Bittersweet story, this!

Bittersweet story, this!


Bittersweet story, this!

slim pickings A mango tree on Ramappa’s farm in Kolar district. DH PHOTO / CHOWDA REDDYCome summer, and the story of the mango’s mixed fortunes unfolds, unfailingly. Pest attacks, unseasonal rain, high-velocity winds, changing agricultural landscape, all add up to make the story of the mango a bitter-sweet one. And yet, year after year, there’s hope as people look forward to another mango season.

This year, too, like last year, the yield has dipped. There is a sense of disappointment as the flowers have all fallen away, thanks to unseasonal rain. No one knows better than farmer Ramappa of Panasamakanahalli in Srinivasapura taluk of Kolar, about the mixed fortunes of the mango grower. This eighty-year-old, who was born in a house situated right in the middle of a mango farm, still looks after his trees with the same passion that he would, in his youth.

From decades, he has been growing mango on his ten-acre farm. There are several varieties including Badami, Beneesha, Raajagira, Tothapuri and Neelam. Every year, the number of mangoes that fall because of the wind is four times more than the number of mangoes that stay on the trees and eventually turn ripe. Ramappa still remembers the time when the trees were full of mangoes. Over the last few years, all he has gotten to see are raw, unripe mangoes strewn on the ground, thanks to wind and rain.

If it doesn’t rain, the flowers easily reach fruition. Unseasonal rain brings pest, which takes a toll on the flowers. Once the flowers fall off, it’s the end of the story for the mango.

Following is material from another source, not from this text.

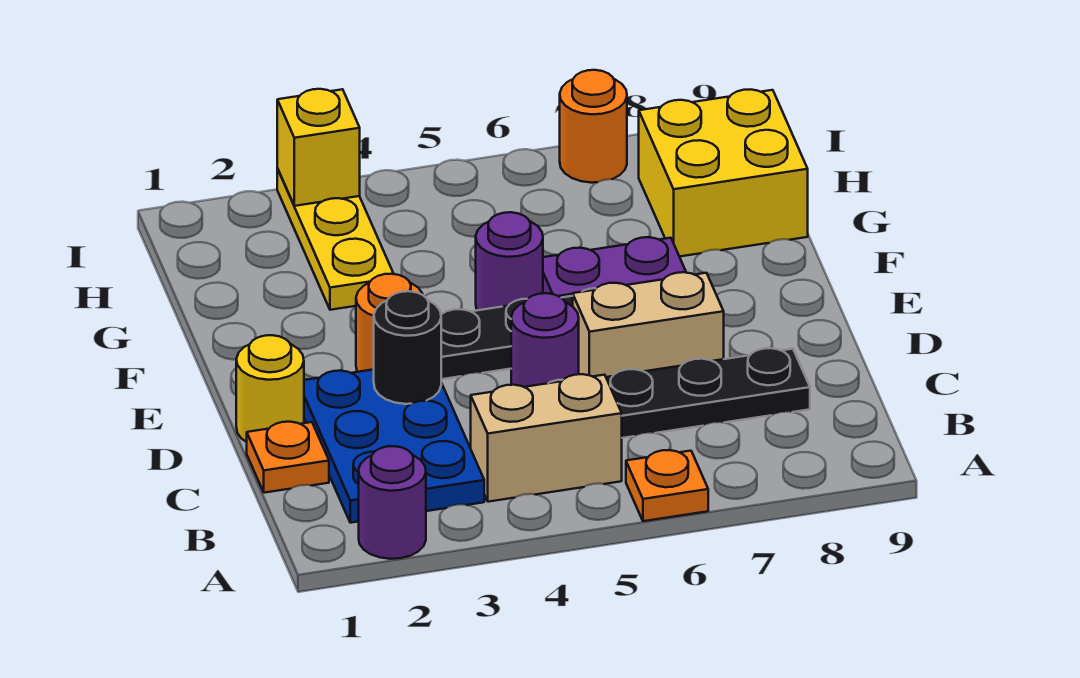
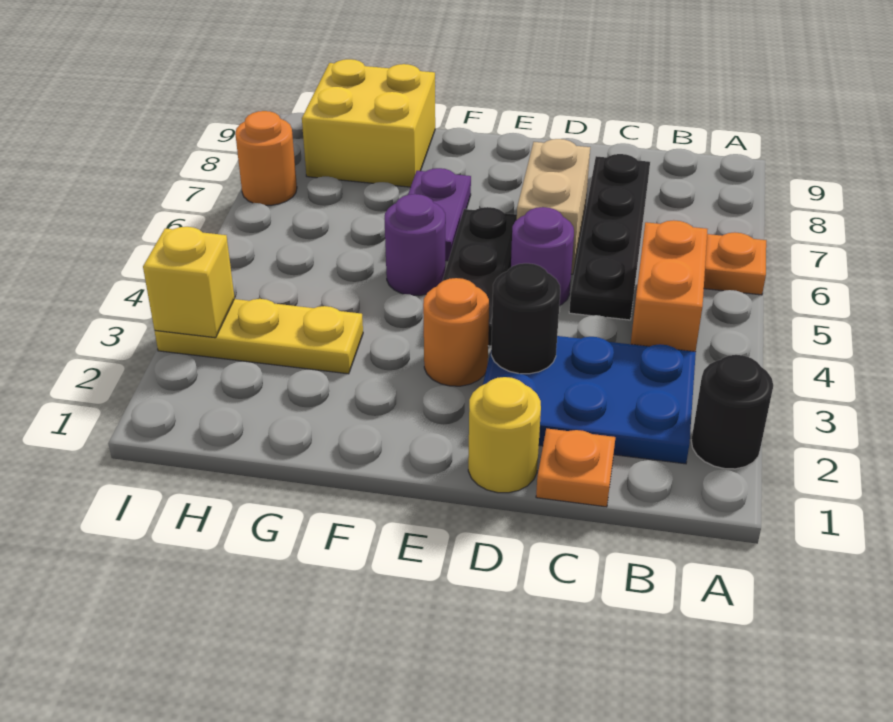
purple round brick A2 level 1 -> black round brick A2 level 1
tan brick B4:B5 level 1 -> orange brick B4:B5 level 1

This year, on Ramappa’s farm, all the flowers of the Beneesha and Badami variety have fallen. These varieties are the ones that fetch maximum profits. Even Tothapuri, Neelam and other varieties may just have a 40 per cent yield this time, says Ramappa. We ask Ramappa what he thinks could be the reason for this unfortunate story. That of dipping mango yield, not just in the State, but across the country. Ramappa points out that the chemicals that are sprayed in mango farms have increased over the years.

“When we were younger, I don’t remember any farmer spraying chemicals on his mango farm. Farmers always thought of the mango as a crop that could be cultivated easily, and something that they could rely on for their livelihood. Then, as if a curse fell on the mango, pests started attacking the crop in this region. Pests of different types, year after year,” reminisces Ramappa. Horticulture experts agree. They point to these attacks as the reason for a dip in mango production.

So, how does one solve the problem? Ramappa points out that one should intersperse mango trees with other varieties such as jamun, vegetables, ragi, tur and other mixed crops.  

Still a big draw...

But Ramappa observes that in spite of all the losses, there are still a lot of mango growers in the district. This is largely because the water-table in the region is depleting, and mango cultivation does not require too much water. Even those with one or two guntas of land take to mango cultivation.

Srinivasapura taluk alone has 25-30,000 hectares of land dedicated to mango cultivation. Srinivasapura is a taluk which has the single-largest stretch (spreading across several thousand acres) of mango trees cultivated in the whole of Asia. Lakhs of mango saplings are transported to other regions from the nurseries of Srinivasapura. The lure of the mango, it seems, won’t fade away any time soon.